#### [What is expected]
Echo the rolling mill passage word for word, starting with "Furthermore, if the" and going on through "before are indicated by the same reference numerals.".

With reference to FIGS. 4 and 5, the first improvement of the present invention will be described.

In FIGS. 4 and 5, the same parts as those shown in FIGS. 2 and 3 are indicated by the same reference numerals.

Said divided rolls 7 are fitted on a shaft 15 at proper intervals, to be in contact with said pressure roll 6, and movable plates 16 are provided between the respective rolls of said shaft 15. Between a fixed member 17 fastened to the housings 11 and each of said movable plates 16, a wedge 19 adapted to be moved by the expansion and contraction of a cylinder 18 is so inserted that by the action of said cylinders 18 the lower work roll 2 may be displaced horizontally through the wedges 19, the movable plates 16, the shaft 15 the divided rolls 7 and the pressure roll 6.

In this rolling mill, bearings 24 of the pressure roll 6 are contained in the journal boxes 20 of the lower work roll 2, to be capable of moving horizontally, as shown in FIG. 5. The lower work roll journal boxes 20 contain, on the upstream side, cylinders 22 adapted to contact upstream-side cylinder blocks 21 on their sides, which adjust and hold the distance against the journal boxes of the upper work roll 1 and the intermediate roll 5. In this structure, the lower work roll 2 can be moved horizontally, and horizontal bending can be applied to the lower work roll 2 from the shaft end portions. The divided rolls 7 are put in a downstream-side cylinder block 23.

In this rolling mill, for the flatness control of the work 8, the cylinders 18 are actuated to move and adjust the wedges 19, the movable plates 16, the shaft 15, and the divided rolls 7 individually, for free adjustment of the deflection of the lower work roll 2 at the respective portions. In this case, if one of the divided rolls 7 is pressed strongly toward the lower work roll 2 through the pressure roll 6, the backlash between the lower work roll 2 and the upper work roll 1 at the portion decreases, to decrease the thickness of the work 8 at the portion, and if the pressure of the divided roll 7 is weakened, the plate thickness at the portion increases. Since the deflection of the lower work roll 2 can be adjusted optionally at a plurality of positions, the flatness of the work 8 can be easily controlled.

Furthermore, if the pressure roll bearings 24 are contained in the lower work roll journal boxes 20, with the divided rolls 7 arranged not to protrude from the downstream-side cylinder block 23, the pressure roll 6 put under the most severe condition can be drawn out of the stand, together with the lower work roll 2, and can be easily fitted in.

As mentioned above, according to the first improvement of the present invention, a first example of the horizontal bending device to obtain a given bending curve in the work roll can be realized, and since the pressure roll and the small-diameter work roll can be handled together, the roll exchange and maintenance are facilitated.

With reference to FIGS. 6 to 10, the second improvement of the present invention will be described.

The parts mentioned before are indicated by the same reference numerals.

#### [Listed records]

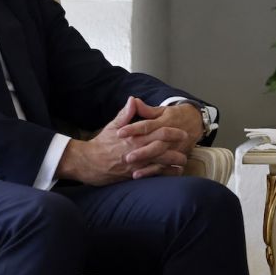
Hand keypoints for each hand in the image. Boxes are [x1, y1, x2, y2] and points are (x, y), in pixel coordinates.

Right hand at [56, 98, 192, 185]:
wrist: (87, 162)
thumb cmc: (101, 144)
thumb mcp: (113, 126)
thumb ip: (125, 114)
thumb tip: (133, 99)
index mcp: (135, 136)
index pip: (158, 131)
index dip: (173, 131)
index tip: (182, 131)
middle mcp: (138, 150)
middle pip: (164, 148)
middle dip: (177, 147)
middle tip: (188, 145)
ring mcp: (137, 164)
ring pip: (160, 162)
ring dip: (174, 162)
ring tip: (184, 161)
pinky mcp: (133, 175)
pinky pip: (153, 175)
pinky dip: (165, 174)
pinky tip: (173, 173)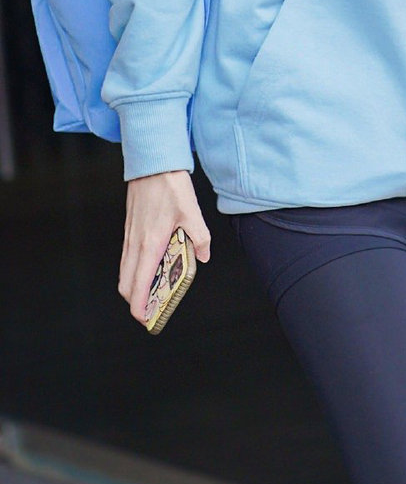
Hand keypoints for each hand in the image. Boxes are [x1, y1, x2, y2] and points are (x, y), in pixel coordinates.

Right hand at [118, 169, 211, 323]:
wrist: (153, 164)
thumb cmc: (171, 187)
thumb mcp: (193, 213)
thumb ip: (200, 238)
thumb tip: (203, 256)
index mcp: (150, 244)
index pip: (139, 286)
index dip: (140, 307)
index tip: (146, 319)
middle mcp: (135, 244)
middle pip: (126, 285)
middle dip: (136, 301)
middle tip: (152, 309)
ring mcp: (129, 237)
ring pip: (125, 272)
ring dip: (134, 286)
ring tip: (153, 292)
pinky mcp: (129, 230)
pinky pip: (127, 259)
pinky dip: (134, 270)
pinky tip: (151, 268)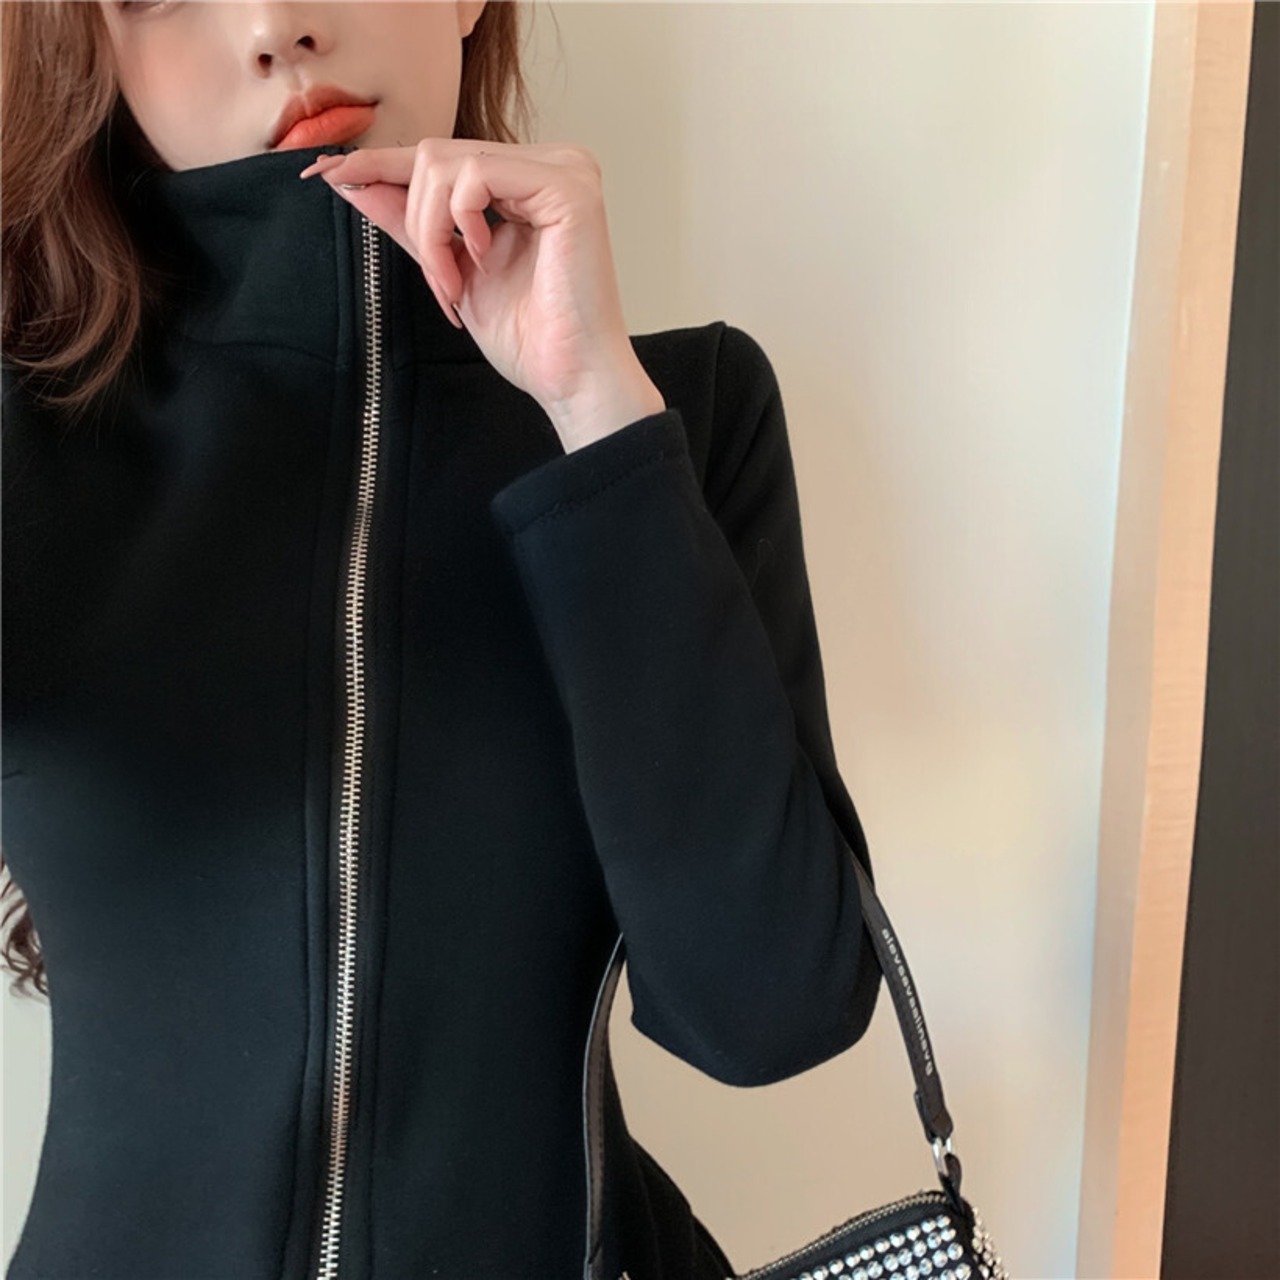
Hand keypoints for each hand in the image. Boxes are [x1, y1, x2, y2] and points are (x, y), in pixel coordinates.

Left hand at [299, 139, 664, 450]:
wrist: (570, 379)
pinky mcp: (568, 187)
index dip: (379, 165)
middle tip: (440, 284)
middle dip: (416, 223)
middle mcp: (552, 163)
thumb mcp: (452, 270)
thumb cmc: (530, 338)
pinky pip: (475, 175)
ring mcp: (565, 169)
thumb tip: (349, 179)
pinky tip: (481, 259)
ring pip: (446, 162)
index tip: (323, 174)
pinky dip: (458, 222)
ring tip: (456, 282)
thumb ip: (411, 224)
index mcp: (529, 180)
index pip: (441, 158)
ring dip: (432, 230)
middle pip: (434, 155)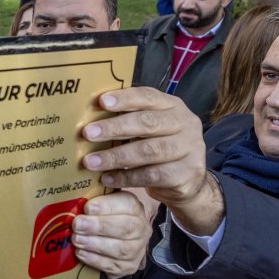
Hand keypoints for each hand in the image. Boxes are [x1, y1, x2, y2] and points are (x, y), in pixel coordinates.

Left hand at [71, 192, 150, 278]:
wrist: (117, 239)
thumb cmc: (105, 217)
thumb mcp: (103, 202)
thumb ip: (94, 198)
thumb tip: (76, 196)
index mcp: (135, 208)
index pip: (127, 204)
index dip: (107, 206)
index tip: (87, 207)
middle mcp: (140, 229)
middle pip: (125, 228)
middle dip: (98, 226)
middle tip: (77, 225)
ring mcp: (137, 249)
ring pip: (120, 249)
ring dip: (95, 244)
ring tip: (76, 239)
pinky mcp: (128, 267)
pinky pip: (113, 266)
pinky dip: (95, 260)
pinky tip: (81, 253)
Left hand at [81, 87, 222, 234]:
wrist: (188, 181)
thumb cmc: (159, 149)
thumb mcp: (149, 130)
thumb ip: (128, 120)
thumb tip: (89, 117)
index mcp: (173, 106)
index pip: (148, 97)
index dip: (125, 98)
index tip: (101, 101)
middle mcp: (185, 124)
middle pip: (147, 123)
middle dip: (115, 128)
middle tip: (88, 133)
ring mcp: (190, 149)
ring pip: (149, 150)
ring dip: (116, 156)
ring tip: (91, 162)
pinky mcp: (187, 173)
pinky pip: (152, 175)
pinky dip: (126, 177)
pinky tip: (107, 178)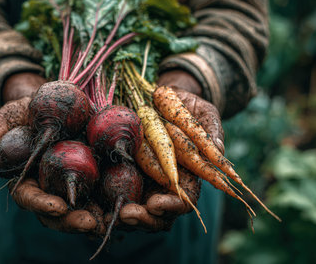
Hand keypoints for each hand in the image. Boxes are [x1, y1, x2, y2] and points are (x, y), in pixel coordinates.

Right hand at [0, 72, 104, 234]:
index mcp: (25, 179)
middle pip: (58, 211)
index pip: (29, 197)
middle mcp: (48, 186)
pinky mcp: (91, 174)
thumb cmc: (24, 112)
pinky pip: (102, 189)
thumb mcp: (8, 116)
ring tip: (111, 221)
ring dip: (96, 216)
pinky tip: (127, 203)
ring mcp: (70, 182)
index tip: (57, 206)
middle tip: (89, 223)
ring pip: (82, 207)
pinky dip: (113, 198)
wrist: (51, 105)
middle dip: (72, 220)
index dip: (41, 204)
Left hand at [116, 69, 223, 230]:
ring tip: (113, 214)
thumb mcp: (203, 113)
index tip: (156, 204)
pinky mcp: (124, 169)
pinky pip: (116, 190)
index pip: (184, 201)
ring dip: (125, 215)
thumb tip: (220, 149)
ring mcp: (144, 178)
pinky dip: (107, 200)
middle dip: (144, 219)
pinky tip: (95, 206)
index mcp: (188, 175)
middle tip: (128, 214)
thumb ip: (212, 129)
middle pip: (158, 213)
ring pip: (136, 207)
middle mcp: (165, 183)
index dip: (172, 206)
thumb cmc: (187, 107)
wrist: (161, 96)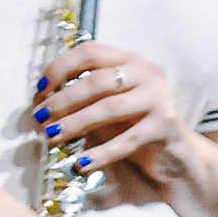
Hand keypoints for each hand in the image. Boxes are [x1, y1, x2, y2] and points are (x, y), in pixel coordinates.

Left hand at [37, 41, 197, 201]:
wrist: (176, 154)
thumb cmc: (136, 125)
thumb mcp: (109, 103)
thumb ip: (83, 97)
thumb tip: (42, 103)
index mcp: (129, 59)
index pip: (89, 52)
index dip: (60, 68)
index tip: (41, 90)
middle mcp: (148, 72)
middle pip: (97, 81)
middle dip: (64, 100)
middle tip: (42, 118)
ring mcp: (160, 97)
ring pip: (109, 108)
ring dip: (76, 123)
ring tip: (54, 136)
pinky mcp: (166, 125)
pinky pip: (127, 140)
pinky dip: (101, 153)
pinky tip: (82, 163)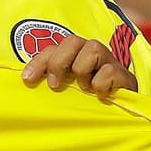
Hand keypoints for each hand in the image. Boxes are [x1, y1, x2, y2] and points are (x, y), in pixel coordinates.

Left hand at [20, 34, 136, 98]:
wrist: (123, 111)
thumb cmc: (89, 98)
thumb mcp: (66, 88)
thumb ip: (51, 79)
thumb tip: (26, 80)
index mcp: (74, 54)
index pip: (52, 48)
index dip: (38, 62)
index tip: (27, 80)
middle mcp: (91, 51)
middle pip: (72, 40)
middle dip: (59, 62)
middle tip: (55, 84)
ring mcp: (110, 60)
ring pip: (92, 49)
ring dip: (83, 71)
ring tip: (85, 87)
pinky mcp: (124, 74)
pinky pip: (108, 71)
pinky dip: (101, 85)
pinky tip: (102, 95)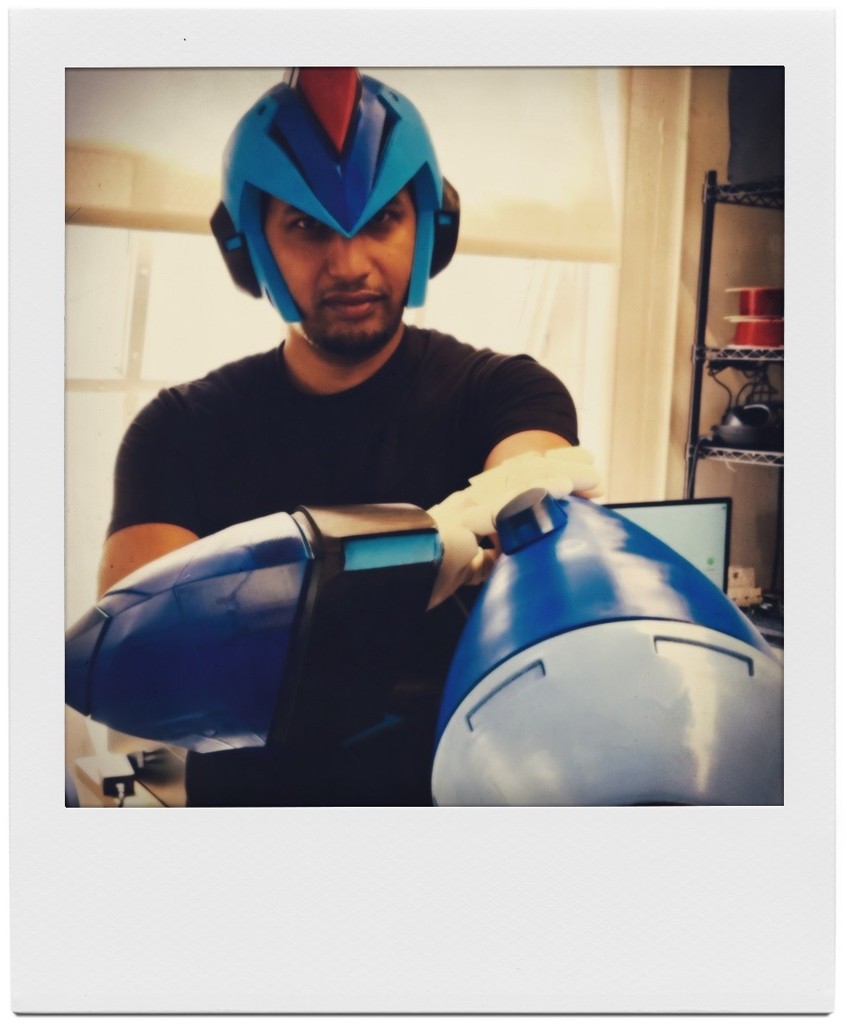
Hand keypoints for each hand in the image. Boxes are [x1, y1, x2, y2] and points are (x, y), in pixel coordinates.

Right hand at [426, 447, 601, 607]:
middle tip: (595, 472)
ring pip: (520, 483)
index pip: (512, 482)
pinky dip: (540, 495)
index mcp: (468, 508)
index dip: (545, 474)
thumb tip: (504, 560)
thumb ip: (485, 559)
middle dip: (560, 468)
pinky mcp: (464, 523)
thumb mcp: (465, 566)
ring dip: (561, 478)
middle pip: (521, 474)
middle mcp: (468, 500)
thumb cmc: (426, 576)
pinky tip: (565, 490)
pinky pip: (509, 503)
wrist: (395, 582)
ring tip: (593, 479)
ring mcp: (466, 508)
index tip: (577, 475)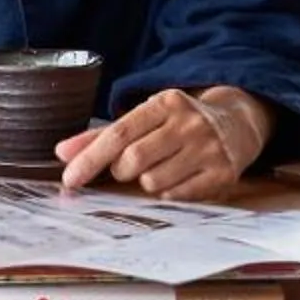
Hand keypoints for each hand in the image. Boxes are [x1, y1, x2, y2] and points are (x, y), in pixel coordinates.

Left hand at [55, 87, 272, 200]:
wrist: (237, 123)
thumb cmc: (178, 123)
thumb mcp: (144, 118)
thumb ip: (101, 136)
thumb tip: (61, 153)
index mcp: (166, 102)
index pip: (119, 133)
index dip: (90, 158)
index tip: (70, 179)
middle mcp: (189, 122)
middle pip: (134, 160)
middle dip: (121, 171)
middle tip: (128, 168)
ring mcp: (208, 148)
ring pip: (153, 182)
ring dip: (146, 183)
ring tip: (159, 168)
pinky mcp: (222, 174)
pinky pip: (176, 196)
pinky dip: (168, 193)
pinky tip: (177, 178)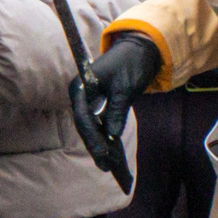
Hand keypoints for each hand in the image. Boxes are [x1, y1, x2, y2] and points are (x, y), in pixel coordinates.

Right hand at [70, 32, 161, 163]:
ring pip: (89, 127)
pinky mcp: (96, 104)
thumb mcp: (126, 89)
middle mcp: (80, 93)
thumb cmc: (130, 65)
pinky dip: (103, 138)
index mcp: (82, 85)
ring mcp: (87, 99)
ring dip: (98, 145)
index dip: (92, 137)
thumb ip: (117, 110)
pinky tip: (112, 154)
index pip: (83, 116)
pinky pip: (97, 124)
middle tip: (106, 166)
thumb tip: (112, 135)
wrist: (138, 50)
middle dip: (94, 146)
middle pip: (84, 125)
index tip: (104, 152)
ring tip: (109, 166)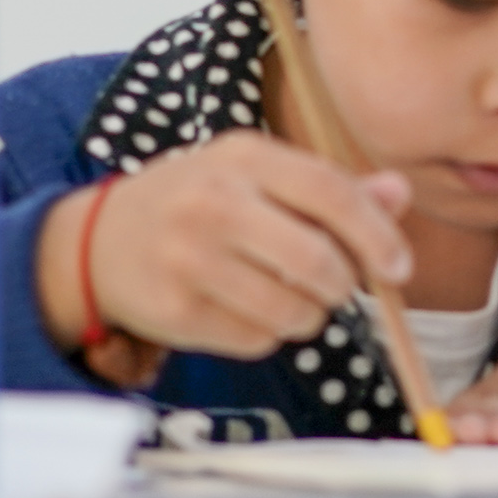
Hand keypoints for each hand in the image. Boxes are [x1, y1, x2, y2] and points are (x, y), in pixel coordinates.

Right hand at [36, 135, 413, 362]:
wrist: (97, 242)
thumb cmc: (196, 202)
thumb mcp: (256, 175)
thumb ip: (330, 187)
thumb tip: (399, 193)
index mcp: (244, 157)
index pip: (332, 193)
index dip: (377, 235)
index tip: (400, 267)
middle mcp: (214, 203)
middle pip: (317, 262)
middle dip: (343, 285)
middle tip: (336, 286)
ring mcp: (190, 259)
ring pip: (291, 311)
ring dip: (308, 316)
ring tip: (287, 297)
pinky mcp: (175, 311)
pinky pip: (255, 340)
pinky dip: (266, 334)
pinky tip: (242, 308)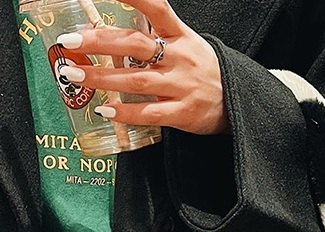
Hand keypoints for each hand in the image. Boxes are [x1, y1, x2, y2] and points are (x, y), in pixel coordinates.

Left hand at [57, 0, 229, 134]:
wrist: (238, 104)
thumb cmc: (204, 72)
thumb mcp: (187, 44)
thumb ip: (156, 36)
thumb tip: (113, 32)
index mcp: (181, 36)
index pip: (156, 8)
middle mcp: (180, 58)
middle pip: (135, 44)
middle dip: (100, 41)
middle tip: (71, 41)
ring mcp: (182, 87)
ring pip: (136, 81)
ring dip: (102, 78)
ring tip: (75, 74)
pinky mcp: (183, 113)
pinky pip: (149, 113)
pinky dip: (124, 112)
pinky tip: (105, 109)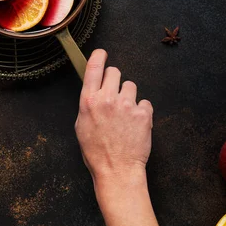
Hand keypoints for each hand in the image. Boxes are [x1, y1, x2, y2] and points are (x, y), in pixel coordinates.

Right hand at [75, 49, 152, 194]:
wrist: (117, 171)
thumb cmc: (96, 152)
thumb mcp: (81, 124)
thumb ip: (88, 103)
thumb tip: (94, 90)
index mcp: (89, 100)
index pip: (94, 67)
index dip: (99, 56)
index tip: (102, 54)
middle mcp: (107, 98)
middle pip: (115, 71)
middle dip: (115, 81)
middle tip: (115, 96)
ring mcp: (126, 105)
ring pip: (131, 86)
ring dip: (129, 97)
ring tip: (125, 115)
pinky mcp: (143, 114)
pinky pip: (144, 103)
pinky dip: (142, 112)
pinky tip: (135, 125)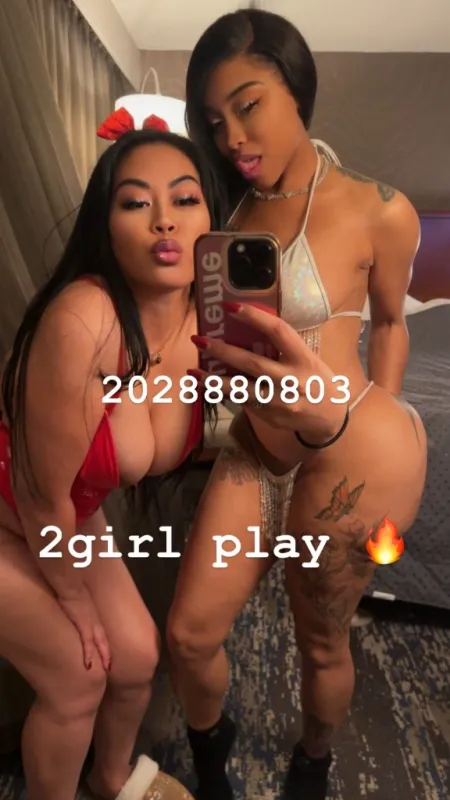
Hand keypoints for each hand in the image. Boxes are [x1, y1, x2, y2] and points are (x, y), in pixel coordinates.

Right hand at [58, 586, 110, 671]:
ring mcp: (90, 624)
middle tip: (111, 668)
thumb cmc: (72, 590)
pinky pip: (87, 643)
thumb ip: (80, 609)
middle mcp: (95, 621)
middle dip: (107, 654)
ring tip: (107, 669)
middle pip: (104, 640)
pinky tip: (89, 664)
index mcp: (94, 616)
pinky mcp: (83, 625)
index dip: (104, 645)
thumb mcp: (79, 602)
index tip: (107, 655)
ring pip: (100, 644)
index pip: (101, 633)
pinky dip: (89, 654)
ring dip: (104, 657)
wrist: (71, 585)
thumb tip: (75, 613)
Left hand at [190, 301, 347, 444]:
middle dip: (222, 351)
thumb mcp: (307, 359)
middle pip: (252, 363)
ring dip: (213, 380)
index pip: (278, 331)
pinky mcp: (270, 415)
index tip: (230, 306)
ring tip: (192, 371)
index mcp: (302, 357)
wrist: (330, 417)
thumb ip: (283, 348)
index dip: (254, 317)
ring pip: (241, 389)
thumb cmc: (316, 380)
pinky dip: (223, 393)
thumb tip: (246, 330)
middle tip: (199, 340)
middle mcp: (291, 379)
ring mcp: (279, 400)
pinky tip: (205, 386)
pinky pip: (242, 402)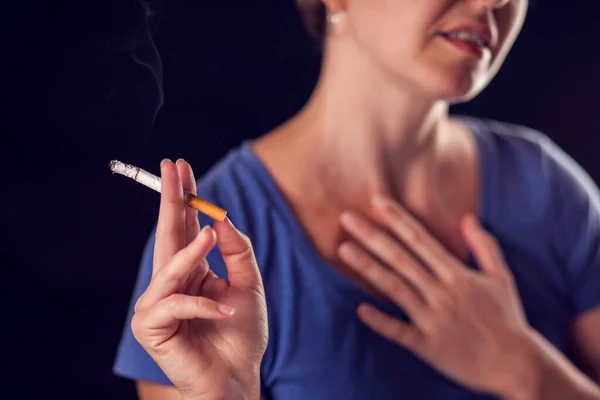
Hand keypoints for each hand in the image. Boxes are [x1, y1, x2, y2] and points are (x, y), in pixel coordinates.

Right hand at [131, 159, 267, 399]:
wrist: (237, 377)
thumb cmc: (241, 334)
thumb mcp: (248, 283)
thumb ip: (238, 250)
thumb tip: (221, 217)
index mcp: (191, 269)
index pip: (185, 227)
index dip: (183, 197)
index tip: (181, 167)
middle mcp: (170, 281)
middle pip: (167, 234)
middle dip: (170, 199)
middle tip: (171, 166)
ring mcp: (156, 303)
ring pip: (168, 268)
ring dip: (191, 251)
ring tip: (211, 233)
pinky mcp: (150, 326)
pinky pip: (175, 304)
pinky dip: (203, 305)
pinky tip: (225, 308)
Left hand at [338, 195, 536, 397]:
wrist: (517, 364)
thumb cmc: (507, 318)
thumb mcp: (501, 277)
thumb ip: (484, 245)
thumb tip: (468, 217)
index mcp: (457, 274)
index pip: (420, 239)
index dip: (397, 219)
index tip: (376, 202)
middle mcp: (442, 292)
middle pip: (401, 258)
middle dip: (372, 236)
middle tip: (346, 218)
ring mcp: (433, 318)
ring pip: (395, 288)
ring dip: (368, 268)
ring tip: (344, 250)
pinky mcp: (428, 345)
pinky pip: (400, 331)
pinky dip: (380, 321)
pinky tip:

#### [Problem solution]
Furthermore, if the pressure roll bearings 24 are contained in the lower work roll journal boxes 20, with the divided rolls 7 arranged not to protrude from the downstream-side cylinder block 23, the pressure roll 6 put under the most severe condition can be drawn out of the stand, together with the lower work roll 2, and can be easily fitted in.

As mentioned above, according to the first improvement of the present invention, a first example of the horizontal bending device to obtain a given bending curve in the work roll can be realized, and since the pressure roll and the small-diameter work roll can be handled together, the roll exchange and maintenance are facilitated.

With reference to FIGS. 6 to 10, the second improvement of the present invention will be described.

The parts mentioned before are indicated by the same reference numerals.